Stored data:
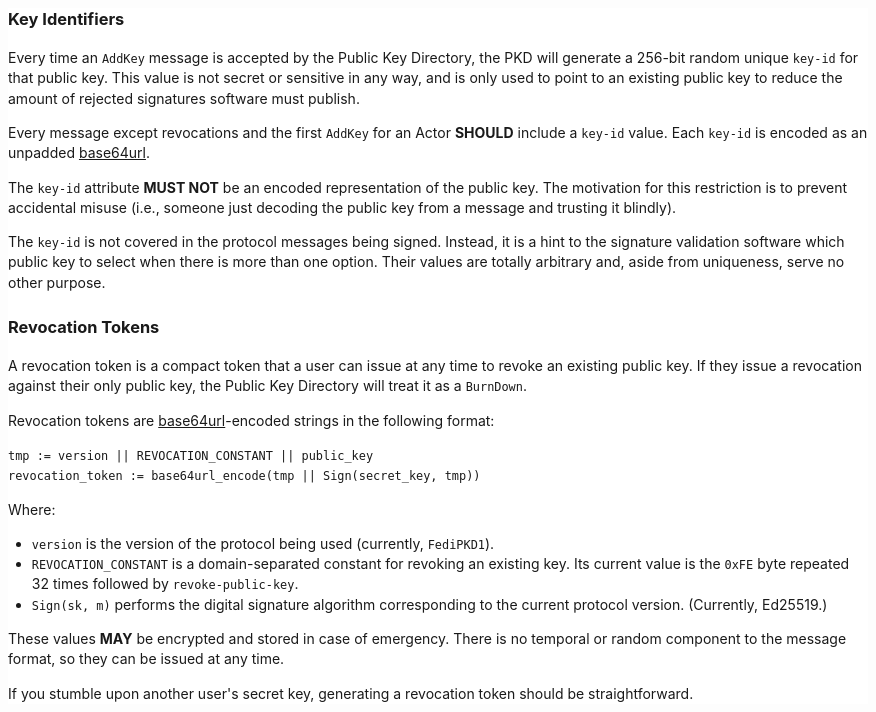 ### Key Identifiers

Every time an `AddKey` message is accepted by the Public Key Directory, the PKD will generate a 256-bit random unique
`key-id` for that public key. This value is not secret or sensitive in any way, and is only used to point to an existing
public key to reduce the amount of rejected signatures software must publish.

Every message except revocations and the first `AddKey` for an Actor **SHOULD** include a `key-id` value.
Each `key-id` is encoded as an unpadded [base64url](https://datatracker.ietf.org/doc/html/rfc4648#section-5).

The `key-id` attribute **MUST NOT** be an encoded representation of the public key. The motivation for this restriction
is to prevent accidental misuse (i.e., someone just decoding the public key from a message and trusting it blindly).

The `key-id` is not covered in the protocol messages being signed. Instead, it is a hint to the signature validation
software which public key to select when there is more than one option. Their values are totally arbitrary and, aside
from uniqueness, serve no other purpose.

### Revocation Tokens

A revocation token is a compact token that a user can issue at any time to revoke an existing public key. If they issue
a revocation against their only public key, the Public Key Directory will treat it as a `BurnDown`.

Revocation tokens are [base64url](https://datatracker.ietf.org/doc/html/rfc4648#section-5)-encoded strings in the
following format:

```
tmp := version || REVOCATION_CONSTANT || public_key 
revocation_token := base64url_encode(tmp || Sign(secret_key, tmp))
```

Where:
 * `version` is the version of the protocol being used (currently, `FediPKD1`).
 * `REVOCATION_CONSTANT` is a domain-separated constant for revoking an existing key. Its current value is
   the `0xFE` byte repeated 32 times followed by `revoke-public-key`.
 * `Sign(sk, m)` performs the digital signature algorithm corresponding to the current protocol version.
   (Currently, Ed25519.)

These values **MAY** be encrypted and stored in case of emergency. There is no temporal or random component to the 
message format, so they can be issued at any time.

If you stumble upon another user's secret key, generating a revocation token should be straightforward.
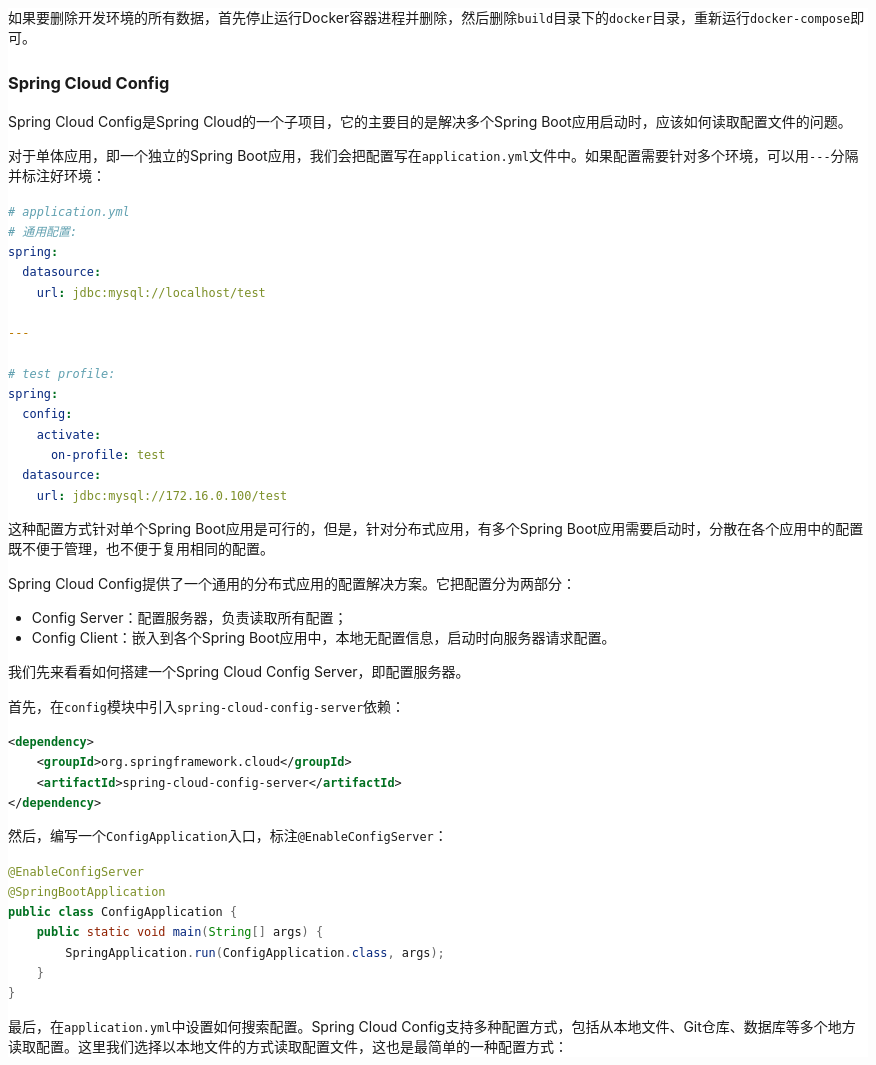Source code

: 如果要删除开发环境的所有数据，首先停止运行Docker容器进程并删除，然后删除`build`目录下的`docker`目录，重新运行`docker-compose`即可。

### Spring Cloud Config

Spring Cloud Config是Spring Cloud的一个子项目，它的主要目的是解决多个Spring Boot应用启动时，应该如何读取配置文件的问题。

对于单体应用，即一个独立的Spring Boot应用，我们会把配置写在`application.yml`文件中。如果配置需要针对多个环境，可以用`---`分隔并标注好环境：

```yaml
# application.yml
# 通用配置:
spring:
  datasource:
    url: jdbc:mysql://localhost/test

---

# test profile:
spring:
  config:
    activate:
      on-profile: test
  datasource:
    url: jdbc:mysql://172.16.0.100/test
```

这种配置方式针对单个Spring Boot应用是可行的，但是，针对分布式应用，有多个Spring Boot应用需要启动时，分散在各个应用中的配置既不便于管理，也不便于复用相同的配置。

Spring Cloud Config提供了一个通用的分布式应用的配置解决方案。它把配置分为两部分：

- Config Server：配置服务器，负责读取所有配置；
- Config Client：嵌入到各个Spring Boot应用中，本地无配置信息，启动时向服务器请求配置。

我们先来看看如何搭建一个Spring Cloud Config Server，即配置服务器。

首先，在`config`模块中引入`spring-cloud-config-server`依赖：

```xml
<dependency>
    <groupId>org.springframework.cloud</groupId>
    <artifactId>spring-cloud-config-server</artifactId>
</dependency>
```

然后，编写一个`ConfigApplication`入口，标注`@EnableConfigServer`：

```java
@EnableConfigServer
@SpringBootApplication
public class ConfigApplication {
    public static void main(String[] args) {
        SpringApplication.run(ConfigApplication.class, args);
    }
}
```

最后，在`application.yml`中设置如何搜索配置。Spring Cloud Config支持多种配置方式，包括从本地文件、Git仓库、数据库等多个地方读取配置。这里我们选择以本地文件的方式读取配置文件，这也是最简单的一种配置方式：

* * *

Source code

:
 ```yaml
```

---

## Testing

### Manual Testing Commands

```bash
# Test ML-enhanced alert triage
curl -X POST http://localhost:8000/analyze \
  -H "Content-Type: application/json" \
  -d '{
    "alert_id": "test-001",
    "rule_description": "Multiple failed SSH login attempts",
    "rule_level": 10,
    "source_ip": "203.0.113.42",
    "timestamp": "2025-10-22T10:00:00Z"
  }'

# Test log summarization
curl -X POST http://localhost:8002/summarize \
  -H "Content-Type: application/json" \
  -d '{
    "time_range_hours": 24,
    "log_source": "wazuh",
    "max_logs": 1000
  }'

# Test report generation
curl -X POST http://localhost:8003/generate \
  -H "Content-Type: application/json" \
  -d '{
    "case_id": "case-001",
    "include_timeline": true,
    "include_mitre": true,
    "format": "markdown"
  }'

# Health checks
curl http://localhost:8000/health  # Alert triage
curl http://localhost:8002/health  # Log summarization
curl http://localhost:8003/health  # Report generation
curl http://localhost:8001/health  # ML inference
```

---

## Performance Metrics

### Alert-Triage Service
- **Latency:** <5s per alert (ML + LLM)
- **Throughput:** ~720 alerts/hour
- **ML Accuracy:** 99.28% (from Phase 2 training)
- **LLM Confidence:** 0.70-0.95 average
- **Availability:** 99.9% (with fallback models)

Task goal: Whenever a line of the records holds the string "will", pick it out and copy it.

Task output:
Every time an `AddKey` message is accepted by the Public Key Directory, the PKD will generate a 256-bit random unique
a revocation against their only public key, the Public Key Directory will treat it as a `BurnDown`.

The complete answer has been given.